En 1966 une production hollandaise commande à Skolimowski un film qui serait entièrement tourné à l’Ouest.
Mais le projet n’avance pas et l’interprète de Skolimowski, Bronka Ricquier, lui propose de produire ce film elle-même.
Après des semaines d’écriture en Pologne qui se concluront finalement par l’abandon du projet initial (« extrêmement ennuyeux »), Skolimowski et son coscénariste Andrzej Kostenko se rendent à Bruxelles avec un maigre pitch, et écrivent le scénario définitif du Départ, hors-délais, dans l'urgence.
Marc, s’est inscrit à un rallye automobile avec une porche 911 S, qu’il n’a pas. C'est demain.
Commence la course folle à la recherche de la bonne voiture, avec Michèle.

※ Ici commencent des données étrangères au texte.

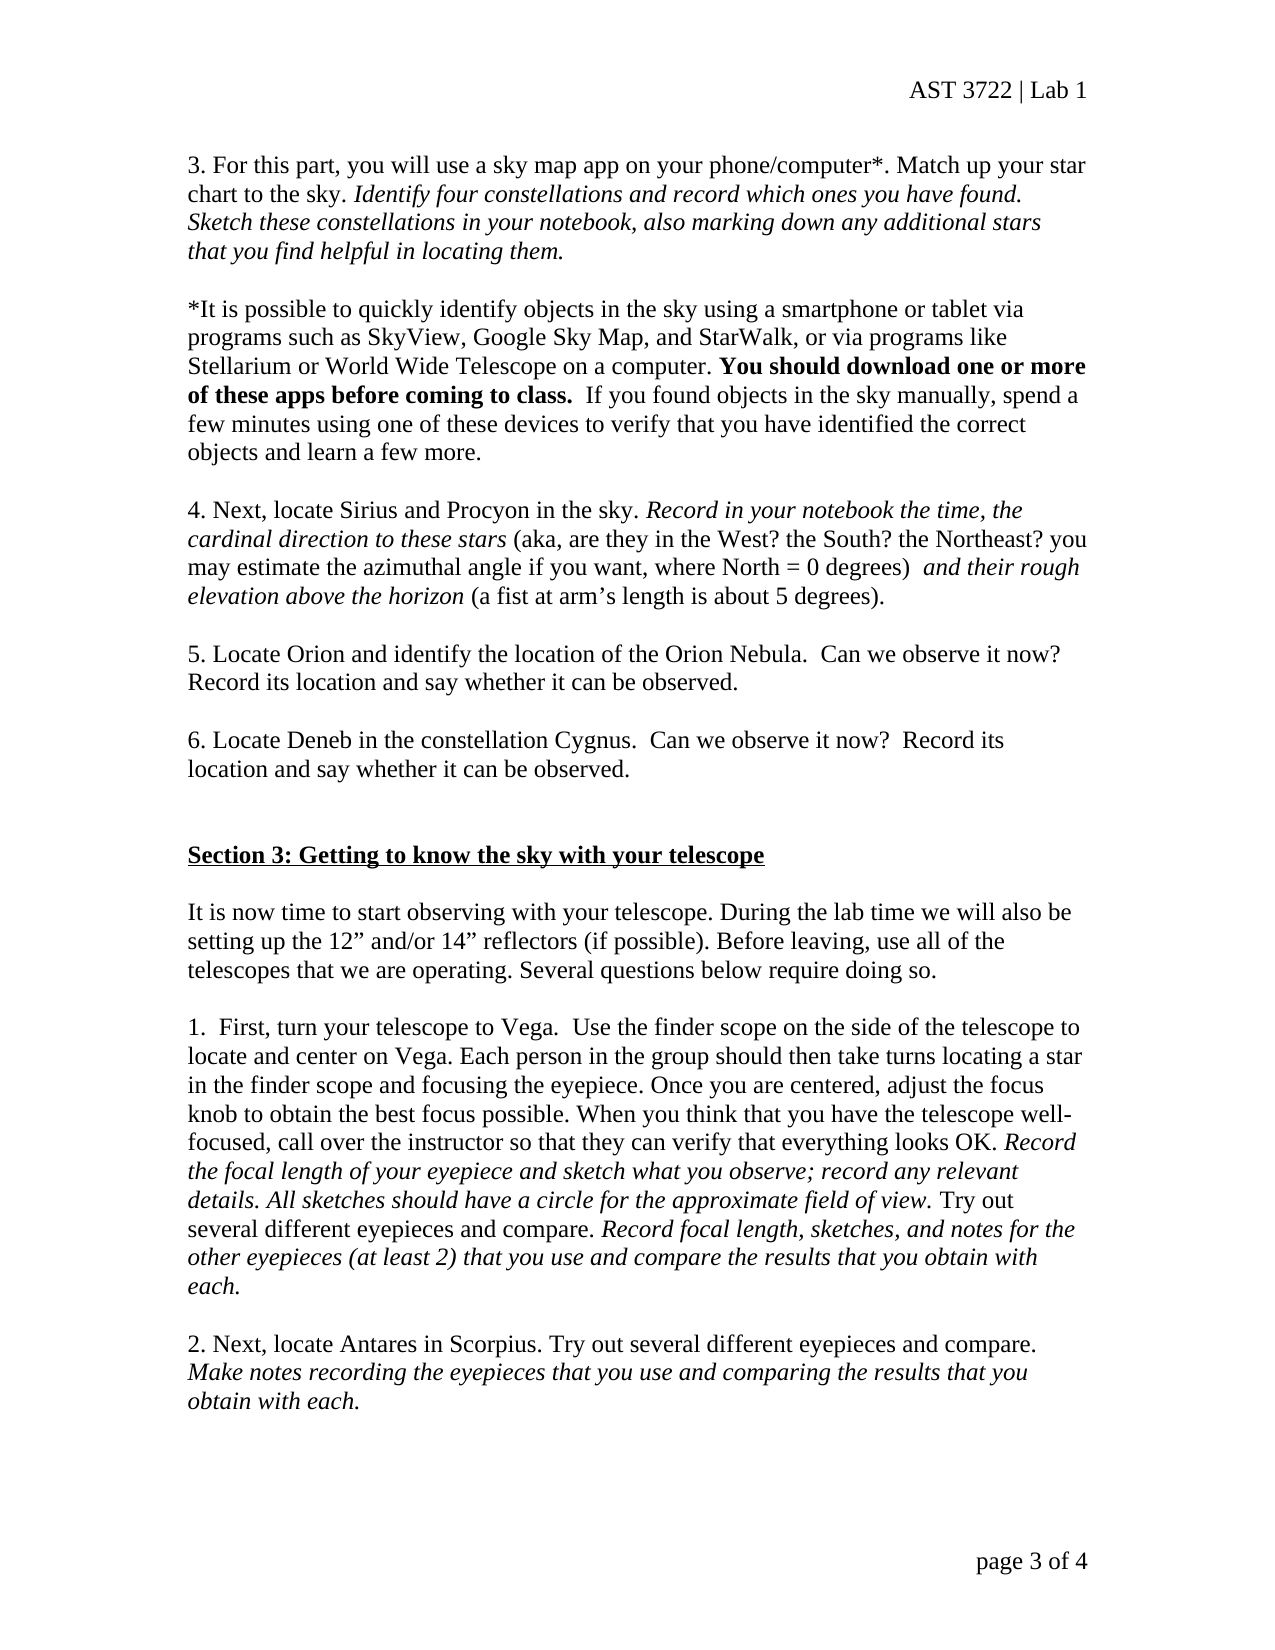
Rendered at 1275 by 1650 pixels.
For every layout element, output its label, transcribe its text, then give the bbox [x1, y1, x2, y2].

text 2. Next, locate Antares in Scorpius. Try out several different eyepieces and compare. Make notes recording the eyepieces that you use and comparing the results that you obtain with each. [187, 1329, 1087, 1415]
text 5. Locate Orion and identify the location of the Orion Nebula. Can we observe it now? Record its location and say whether it can be observed. [187, 639, 1087, 696]
text 6. Locate Deneb in the constellation Cygnus. Can we observe it now? Record its location and say whether it can be observed. [187, 725, 1087, 782]
text Section 3: Getting to know the sky with your telescope [187, 840, 1087, 869]
text *It is possible to quickly identify objects in the sky using a smartphone or tablet via programs such as SkyView, Google Sky Map, and StarWalk, or via programs like Stellarium or World Wide Telescope on a computer. You should download one or more of these apps before coming to class. If you found objects in the sky manually, spend a few minutes using one of these devices to verify that you have identified the correct objects and learn a few more. [187, 294, 1087, 466]
text 4. Next, locate Sirius and Procyon in the sky. Record in your notebook the time, the cardinal direction to these stars (aka, are they in the West? the South? the Northeast? you may estimate the azimuthal angle if you want, where North = 0 degrees) and their rough elevation above the horizon (a fist at arm’s length is about 5 degrees). [187, 495, 1087, 610]
text 3. For this part, you will use a sky map app on your phone/computer*. Match up your star chart to the sky. Identify four constellations and record which ones you have found. Sketch these constellations in your notebook, also marking down any additional stars that you find helpful in locating them. [187, 150, 1087, 265]
text 1. First, turn your telescope to Vega. Use the finder scope on the side of the telescope to locate and center on Vega. Each person in the group should then take turns locating a star in the finder scope and focusing the eyepiece. Once you are centered, adjust the focus knob to obtain the best focus possible. When you think that you have the telescope well-focused, call over the instructor so that they can verify that everything looks OK. Record the focal length of your eyepiece and sketch what you observe; record any relevant details. All sketches should have a circle for the approximate field of view. Try out several different eyepieces and compare. Record focal length, sketches, and notes for the other eyepieces (at least 2) that you use and compare the results that you obtain with each. [187, 1012, 1087, 1300]
text It is now time to start observing with your telescope. During the lab time we will also be setting up the 12” and/or 14” reflectors (if possible). Before leaving, use all of the telescopes that we are operating. Several questions below require doing so. [187, 897, 1087, 984]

Skolimovski qui vient de voir Masculin, féminin choisit Jean-Pierre Léaud et Catherine Duport pour incarner ces deux personnages et Willy Kurant comme chef opérateur. Musique parfaite, composée par Krysztof Komeda, présent sur le tournage et dans la salle de montage, et enregistrée à Paris avec des musiciens de jazz dont Don Cherry.

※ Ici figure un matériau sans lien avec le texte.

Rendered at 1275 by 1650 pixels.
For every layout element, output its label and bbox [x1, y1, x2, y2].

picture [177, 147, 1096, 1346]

Rapidité d'écriture. Désir de continuité avec Godard. Économie de moyens (caméflex, décors réels, son pris en son témoin). Et surtout, tournage en langue étrangère : Skolimowski ne comprend pas le français.
Beaucoup d'images d'images : photos, portraits de femmes ou d'hommes les yeux ouverts, affiches en arrière plan.
Il y a un miroir qui revient plusieurs fois et qui crée un événement plastique dans l'image, c'est bien de voir.
Il y a une voiture qui tourne sous un projecteur. À la fin il y a des diapos sur le torse nu de Léaud, des photogrammes d'enfance sur la peau; et sur un mur blanc. Ça crée des rapports physiques entre les corps, les images et les mots, ça fait voir l'entre-deux, c'est beau.